Now, let me jump back really quick to that episode of Batman: The Animated Series, "Legends of the Dark Knight. If you haven't seen it, the episode involved a group of kids spinning tales about Gotham's hero, each story taking on the style of Batman comic or animation from a particular era. What BTAS absolutely sold in the eight minute or so DKR sequence was black humor of Miller's script, with Ironside absolutely nailing the line "Rubber bullets. Honest." This whole sequence had the benefit of being able to breathe, and wasn't constrained by having to tell the entire story. And it's a perfect example of keying in on a choice bit from an iconic story and bringing it to the screen. WB Animation's challenge wasn't simply adaptation but editing.
You'd actually have to skip over a couple of features to 2010's Batman: Under the Red Hood before WB Animation was really able to nail the source material while telling a solid story**. And Under the Red Hood was such an unlikely contender, based, as it was, on a 2005 story by Judd Winick that saw long-dead former Robin Jason Todd show up to plague the Batman and kill the Joker. That story had already begun to experience a decrease in its rep for comics readers given how awkwardly Jason Todd's reintroduction to the DCU had been in the years since (and the clunky explanation for the character's resurrection which involved, among other things, Superboy punching the walls of reality).

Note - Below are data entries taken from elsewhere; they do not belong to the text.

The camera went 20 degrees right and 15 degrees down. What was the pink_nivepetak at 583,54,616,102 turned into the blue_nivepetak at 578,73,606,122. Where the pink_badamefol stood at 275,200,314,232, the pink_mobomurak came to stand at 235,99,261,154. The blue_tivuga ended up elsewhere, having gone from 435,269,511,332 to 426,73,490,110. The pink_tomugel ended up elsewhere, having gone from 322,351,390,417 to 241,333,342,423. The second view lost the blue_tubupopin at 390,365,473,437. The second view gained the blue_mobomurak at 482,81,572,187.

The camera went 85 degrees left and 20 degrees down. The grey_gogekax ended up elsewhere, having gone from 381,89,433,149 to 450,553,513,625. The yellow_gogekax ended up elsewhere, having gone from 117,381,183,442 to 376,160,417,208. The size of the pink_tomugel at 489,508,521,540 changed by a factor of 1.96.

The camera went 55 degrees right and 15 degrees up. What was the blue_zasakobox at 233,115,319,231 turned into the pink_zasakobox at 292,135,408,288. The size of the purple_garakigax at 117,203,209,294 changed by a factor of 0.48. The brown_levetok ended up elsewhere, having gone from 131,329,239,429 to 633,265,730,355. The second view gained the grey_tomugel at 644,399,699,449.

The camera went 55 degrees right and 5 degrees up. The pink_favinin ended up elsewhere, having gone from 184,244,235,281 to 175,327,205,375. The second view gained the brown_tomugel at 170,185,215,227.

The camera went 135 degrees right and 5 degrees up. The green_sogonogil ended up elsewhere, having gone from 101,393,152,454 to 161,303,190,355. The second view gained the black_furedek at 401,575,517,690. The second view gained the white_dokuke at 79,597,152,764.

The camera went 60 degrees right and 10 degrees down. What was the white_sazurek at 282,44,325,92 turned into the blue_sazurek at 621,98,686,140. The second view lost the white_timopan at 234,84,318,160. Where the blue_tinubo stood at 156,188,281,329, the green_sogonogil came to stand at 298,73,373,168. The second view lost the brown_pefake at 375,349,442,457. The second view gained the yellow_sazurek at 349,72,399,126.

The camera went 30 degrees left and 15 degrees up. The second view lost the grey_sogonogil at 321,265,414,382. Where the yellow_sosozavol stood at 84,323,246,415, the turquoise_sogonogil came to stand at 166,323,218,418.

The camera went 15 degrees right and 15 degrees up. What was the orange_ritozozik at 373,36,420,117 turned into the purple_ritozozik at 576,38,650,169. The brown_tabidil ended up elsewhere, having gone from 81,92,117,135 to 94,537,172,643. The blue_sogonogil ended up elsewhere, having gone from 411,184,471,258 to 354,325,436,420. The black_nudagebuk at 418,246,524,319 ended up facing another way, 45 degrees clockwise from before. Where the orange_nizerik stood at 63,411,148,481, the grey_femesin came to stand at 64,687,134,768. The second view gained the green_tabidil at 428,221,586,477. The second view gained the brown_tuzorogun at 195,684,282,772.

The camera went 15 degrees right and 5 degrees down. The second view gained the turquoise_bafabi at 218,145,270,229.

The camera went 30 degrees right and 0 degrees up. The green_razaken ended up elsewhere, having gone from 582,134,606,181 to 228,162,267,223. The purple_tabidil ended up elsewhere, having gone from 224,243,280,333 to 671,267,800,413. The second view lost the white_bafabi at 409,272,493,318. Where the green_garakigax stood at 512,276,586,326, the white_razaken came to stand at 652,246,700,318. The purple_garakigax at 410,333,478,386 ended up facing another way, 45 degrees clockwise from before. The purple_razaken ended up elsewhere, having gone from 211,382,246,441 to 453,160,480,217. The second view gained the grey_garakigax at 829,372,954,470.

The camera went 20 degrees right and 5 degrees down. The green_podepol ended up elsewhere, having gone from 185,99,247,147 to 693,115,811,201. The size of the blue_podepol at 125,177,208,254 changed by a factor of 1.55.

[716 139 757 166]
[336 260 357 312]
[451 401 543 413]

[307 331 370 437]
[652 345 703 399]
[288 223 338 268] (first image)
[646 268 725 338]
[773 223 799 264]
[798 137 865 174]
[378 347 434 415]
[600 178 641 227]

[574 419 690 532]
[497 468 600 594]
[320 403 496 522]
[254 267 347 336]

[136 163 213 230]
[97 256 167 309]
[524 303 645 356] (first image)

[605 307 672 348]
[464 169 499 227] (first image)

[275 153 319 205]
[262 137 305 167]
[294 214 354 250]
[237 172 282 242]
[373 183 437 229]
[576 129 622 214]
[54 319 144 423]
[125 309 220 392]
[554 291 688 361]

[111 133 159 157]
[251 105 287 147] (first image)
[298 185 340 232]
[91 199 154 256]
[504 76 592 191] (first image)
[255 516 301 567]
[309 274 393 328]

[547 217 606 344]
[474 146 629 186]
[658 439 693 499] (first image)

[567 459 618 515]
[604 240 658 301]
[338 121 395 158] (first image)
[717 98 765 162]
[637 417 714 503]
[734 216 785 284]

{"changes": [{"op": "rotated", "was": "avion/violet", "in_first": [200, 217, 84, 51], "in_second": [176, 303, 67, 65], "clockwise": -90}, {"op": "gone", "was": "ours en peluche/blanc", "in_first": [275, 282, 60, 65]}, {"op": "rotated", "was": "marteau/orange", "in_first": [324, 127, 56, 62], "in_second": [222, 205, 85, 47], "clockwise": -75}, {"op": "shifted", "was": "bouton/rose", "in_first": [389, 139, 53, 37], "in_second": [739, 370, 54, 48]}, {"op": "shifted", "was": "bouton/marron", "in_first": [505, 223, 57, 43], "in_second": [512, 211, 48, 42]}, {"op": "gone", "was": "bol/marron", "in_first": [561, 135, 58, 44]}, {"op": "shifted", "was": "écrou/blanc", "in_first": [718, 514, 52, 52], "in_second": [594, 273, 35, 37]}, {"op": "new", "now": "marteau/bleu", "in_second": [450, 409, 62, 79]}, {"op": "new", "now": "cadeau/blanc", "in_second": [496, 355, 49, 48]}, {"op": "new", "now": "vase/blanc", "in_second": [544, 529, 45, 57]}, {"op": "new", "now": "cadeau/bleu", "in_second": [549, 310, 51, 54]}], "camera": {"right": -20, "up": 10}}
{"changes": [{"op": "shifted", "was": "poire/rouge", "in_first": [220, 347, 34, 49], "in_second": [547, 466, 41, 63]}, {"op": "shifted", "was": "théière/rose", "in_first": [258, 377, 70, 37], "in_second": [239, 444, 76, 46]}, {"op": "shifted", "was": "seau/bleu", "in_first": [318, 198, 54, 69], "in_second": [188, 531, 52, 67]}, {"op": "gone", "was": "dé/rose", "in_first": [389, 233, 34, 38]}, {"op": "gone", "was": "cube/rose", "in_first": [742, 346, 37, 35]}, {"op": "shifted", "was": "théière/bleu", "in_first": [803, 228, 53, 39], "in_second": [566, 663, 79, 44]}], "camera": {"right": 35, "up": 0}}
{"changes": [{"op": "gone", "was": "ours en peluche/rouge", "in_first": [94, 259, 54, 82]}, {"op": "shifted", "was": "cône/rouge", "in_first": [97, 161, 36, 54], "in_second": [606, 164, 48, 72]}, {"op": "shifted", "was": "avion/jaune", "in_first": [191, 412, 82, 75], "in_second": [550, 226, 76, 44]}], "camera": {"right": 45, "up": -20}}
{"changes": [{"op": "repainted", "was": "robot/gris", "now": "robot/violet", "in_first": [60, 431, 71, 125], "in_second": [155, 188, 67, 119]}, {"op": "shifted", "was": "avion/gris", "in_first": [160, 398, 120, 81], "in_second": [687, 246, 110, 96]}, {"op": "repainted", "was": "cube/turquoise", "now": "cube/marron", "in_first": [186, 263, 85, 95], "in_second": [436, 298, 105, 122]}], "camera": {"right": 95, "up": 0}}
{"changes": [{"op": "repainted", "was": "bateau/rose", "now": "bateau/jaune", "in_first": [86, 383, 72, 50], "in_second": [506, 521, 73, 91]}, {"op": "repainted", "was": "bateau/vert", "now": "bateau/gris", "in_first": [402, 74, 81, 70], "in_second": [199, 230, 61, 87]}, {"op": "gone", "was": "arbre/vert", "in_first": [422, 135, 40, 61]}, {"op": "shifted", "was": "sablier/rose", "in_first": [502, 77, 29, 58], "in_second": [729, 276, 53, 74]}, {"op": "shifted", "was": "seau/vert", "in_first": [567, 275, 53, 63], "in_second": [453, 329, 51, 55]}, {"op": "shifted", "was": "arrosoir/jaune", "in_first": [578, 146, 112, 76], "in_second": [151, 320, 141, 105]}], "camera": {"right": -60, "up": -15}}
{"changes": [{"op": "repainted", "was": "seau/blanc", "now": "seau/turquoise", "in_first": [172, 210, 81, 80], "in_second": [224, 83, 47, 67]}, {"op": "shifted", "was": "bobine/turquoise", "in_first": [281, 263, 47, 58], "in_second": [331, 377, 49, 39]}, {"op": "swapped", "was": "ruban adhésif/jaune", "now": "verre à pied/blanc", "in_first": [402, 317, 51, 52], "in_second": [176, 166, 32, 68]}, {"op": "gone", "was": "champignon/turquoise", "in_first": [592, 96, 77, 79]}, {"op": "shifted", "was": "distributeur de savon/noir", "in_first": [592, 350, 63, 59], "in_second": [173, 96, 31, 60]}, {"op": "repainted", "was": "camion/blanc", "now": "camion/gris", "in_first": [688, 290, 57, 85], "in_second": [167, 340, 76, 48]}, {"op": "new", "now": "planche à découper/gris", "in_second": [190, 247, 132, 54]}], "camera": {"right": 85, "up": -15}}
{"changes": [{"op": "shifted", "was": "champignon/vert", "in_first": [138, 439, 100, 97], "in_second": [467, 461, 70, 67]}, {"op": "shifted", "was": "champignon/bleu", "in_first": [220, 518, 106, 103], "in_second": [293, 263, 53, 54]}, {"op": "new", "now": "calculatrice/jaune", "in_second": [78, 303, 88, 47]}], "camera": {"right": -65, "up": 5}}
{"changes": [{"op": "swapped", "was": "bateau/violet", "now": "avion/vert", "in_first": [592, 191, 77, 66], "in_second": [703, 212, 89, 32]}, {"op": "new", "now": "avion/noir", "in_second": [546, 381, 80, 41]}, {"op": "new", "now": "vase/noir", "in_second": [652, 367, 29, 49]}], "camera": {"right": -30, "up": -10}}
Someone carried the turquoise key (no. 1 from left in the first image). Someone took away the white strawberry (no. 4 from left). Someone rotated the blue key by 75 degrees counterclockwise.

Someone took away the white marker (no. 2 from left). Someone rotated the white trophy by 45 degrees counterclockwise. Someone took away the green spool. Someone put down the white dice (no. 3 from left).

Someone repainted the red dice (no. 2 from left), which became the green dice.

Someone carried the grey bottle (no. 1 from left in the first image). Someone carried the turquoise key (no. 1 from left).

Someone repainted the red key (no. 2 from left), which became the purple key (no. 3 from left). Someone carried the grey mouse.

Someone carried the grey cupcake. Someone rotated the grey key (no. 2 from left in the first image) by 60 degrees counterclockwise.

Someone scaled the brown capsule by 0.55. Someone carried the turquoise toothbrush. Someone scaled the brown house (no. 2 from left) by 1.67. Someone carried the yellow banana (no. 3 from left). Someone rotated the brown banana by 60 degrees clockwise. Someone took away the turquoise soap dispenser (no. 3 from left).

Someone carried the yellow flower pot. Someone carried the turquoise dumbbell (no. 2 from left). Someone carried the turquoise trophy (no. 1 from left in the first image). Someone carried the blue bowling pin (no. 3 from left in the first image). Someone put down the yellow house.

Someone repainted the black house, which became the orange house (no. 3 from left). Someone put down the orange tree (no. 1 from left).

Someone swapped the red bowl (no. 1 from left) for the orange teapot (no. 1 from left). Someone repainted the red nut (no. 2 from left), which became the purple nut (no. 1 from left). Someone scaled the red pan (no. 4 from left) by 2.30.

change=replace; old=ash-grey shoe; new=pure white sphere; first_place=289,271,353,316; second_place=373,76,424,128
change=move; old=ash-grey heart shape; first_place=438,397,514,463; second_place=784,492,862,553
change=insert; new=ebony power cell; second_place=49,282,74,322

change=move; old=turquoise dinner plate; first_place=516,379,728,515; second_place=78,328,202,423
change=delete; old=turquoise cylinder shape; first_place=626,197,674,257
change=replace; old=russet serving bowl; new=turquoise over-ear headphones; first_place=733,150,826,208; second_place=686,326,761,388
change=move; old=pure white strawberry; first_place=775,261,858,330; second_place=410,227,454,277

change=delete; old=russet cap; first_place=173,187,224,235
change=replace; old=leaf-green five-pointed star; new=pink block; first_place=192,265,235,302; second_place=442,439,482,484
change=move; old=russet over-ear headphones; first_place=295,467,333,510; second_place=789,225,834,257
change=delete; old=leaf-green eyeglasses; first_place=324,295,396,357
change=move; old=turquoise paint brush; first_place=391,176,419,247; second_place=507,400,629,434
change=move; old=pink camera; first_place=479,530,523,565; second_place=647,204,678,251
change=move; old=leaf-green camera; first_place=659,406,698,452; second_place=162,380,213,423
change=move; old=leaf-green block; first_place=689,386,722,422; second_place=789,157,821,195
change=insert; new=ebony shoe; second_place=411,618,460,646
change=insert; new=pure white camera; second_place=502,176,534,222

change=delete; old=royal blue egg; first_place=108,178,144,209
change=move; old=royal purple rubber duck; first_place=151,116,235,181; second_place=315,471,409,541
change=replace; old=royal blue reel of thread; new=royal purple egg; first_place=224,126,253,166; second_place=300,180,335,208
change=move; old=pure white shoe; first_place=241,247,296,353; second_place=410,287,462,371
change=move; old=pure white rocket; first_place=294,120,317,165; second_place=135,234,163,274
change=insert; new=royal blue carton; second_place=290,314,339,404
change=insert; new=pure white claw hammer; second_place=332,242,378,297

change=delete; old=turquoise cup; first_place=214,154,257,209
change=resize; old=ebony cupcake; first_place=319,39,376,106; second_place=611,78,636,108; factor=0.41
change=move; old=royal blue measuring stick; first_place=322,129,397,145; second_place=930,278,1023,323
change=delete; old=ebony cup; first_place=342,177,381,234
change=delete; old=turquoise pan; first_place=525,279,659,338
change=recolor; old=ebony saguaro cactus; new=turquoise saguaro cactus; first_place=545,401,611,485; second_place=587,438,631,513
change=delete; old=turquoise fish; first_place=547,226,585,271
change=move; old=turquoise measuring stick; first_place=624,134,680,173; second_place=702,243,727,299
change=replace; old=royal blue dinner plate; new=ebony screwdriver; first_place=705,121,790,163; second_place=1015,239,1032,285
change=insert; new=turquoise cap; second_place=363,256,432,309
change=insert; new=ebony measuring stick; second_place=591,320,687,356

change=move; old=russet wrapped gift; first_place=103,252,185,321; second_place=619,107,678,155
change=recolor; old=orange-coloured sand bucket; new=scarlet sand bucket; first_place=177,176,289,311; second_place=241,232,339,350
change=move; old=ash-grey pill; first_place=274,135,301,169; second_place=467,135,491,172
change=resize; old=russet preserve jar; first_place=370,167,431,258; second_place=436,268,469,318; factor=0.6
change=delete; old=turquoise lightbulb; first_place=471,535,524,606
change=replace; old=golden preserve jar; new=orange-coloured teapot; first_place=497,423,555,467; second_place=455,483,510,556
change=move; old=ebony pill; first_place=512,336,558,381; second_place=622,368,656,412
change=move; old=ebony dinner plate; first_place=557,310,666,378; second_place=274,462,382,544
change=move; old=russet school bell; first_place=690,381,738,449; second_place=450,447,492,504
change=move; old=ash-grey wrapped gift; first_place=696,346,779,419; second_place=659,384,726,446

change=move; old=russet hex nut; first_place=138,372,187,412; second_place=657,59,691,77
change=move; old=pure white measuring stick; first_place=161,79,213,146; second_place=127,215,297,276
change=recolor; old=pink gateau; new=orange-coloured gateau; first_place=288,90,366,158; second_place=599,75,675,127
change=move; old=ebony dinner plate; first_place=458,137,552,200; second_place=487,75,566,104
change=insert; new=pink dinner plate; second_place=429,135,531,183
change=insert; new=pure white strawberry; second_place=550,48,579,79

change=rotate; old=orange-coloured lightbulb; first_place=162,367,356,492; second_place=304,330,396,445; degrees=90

Under the Red Hood was a success for streamlining some of those same problematic story elements and finding elegant solutions to them.
With fidelity figured out (and handled well in Justice League: Doom and Batman: Year One), there remained the problem of scope and the passage of time for the animated Dark Knight Returns. I'm trying to find a running time for DKR, but if history is any indication, it'll be somewhere around 75 minutes which isn't a whole lot of time to tell the story of Bruce putting on the mask again, the return of the Joker, and the city and country's reaction to a Caped Crusader ascendant.
Which is why I'm cautiously optimistic about the filmmakers' plan to split the story in half, dropping part one this year and the second half in 2013. I can see the first half clearly ending where Book Two of the comic did, with Batman's knock-down, drag-out fight with the Mutant gang's leader in the mud, and maybe even with the Joker (who's been long since catatonic in Arkham following Batman's retirement) showing the first flickering of awareness (the trailer seems to lean heavily on the vicious street gang as the heavies with some bits of the sad end of Harvey Dent in there).
Will Warner Brothers nail it? Well, their track record has been getting better over the years, and while I'm not wild about them splitting the story up with several months' gap in between, I'm looking forward to the execution.
*Longer if you want to count his appearances on Superfriends and Scooby Doo, Where Are You?, which I'm not.